The problem:
Check every line below for the word "label" and copy the ones that have it.

Front-end code change data:
_ _ _ _
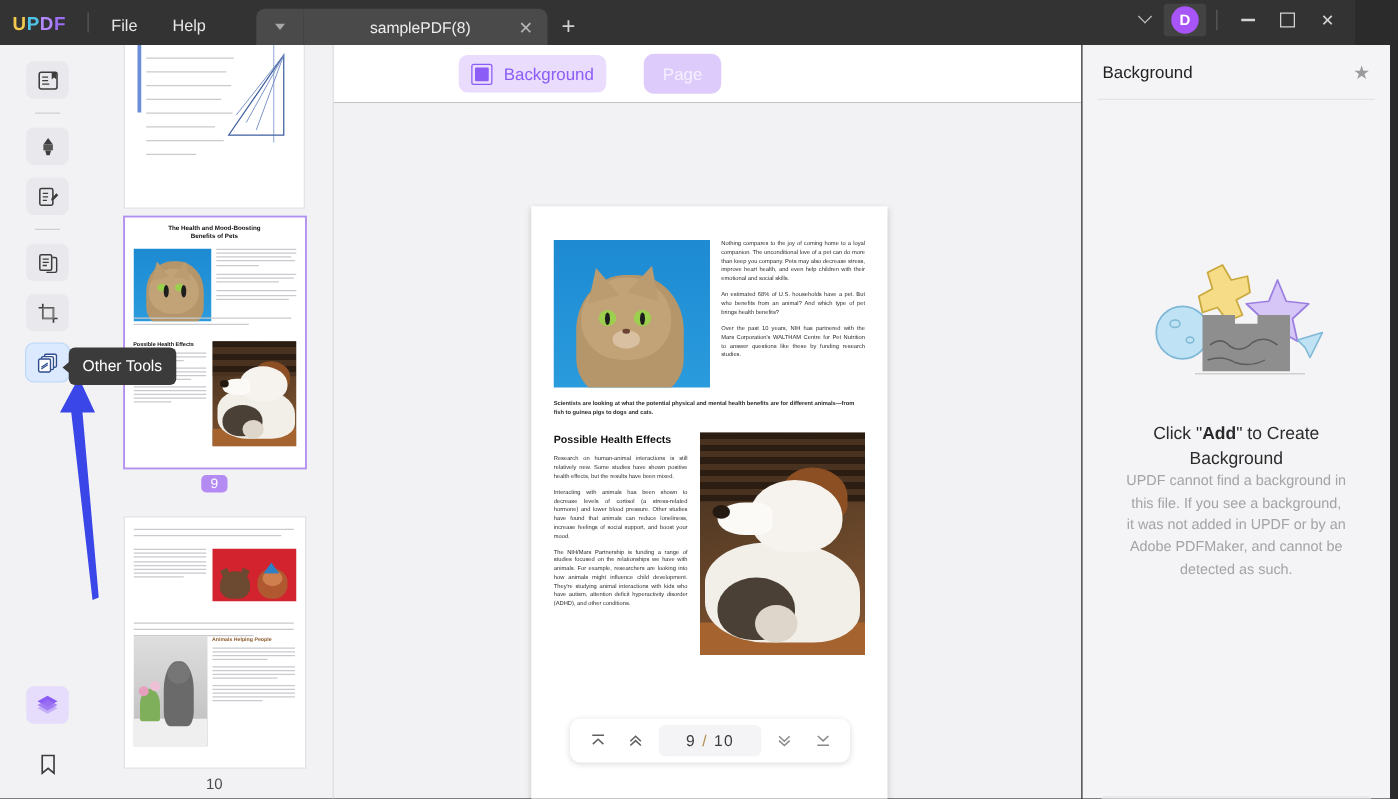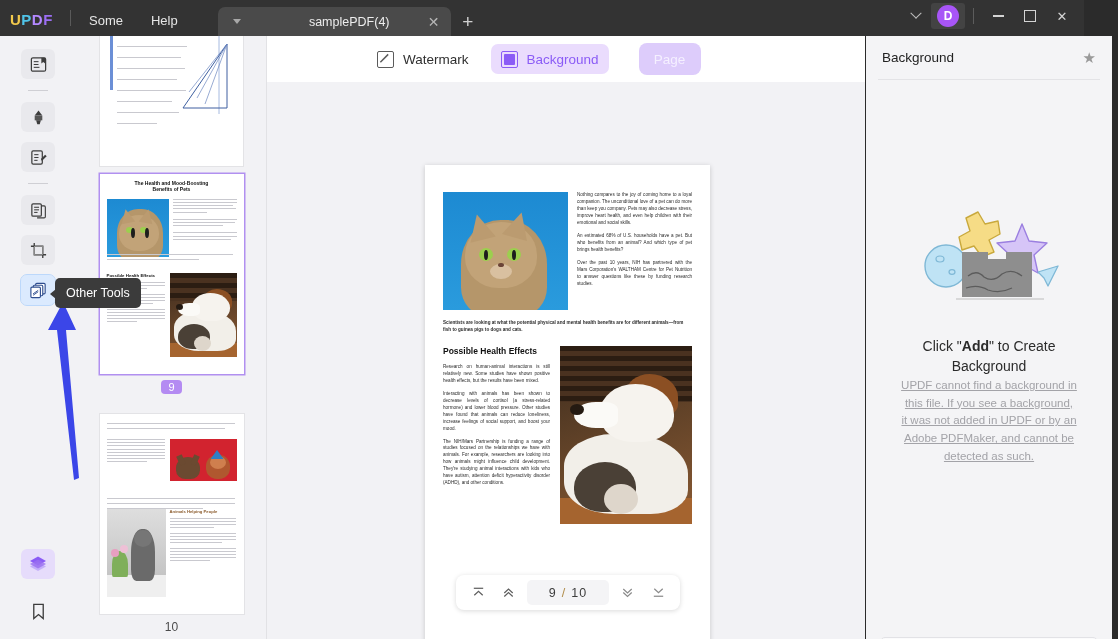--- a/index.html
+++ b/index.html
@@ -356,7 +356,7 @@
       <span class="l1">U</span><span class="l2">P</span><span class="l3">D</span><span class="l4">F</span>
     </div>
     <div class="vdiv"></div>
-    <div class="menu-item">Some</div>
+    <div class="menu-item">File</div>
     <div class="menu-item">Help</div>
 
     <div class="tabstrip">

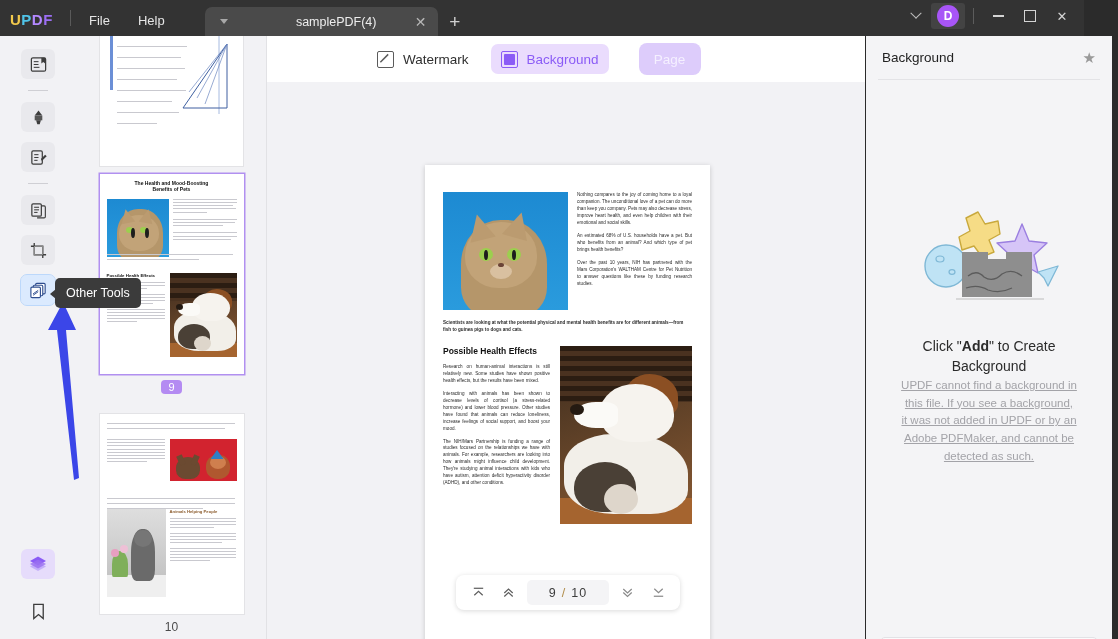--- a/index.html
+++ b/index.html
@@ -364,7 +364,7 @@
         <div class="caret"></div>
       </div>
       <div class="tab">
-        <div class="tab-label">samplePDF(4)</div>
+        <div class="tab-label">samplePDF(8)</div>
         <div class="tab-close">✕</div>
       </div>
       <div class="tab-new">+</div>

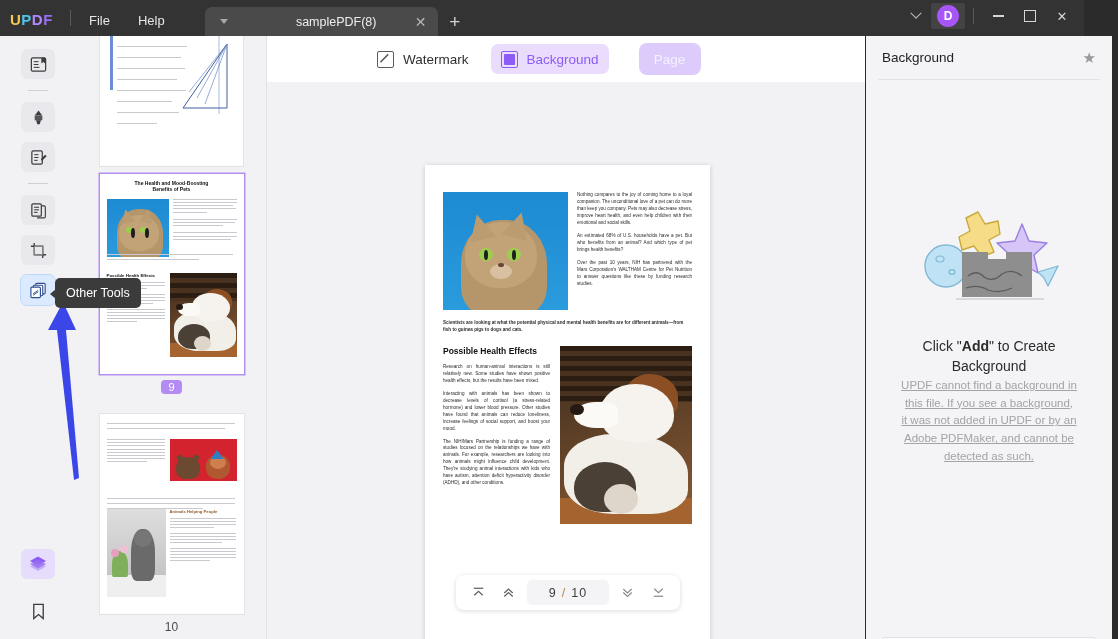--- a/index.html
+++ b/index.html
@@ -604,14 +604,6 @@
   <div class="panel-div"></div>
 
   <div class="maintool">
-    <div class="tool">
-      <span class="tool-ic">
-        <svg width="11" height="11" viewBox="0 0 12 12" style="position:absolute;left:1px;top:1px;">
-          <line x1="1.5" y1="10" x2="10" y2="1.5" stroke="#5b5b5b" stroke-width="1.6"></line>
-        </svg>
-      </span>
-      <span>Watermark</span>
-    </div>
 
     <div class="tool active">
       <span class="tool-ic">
_ _ _ _
Exercise answer:
-        <div class="tab-label">samplePDF(4)</div>
+        <div class="tab-label">samplePDF(8)</div>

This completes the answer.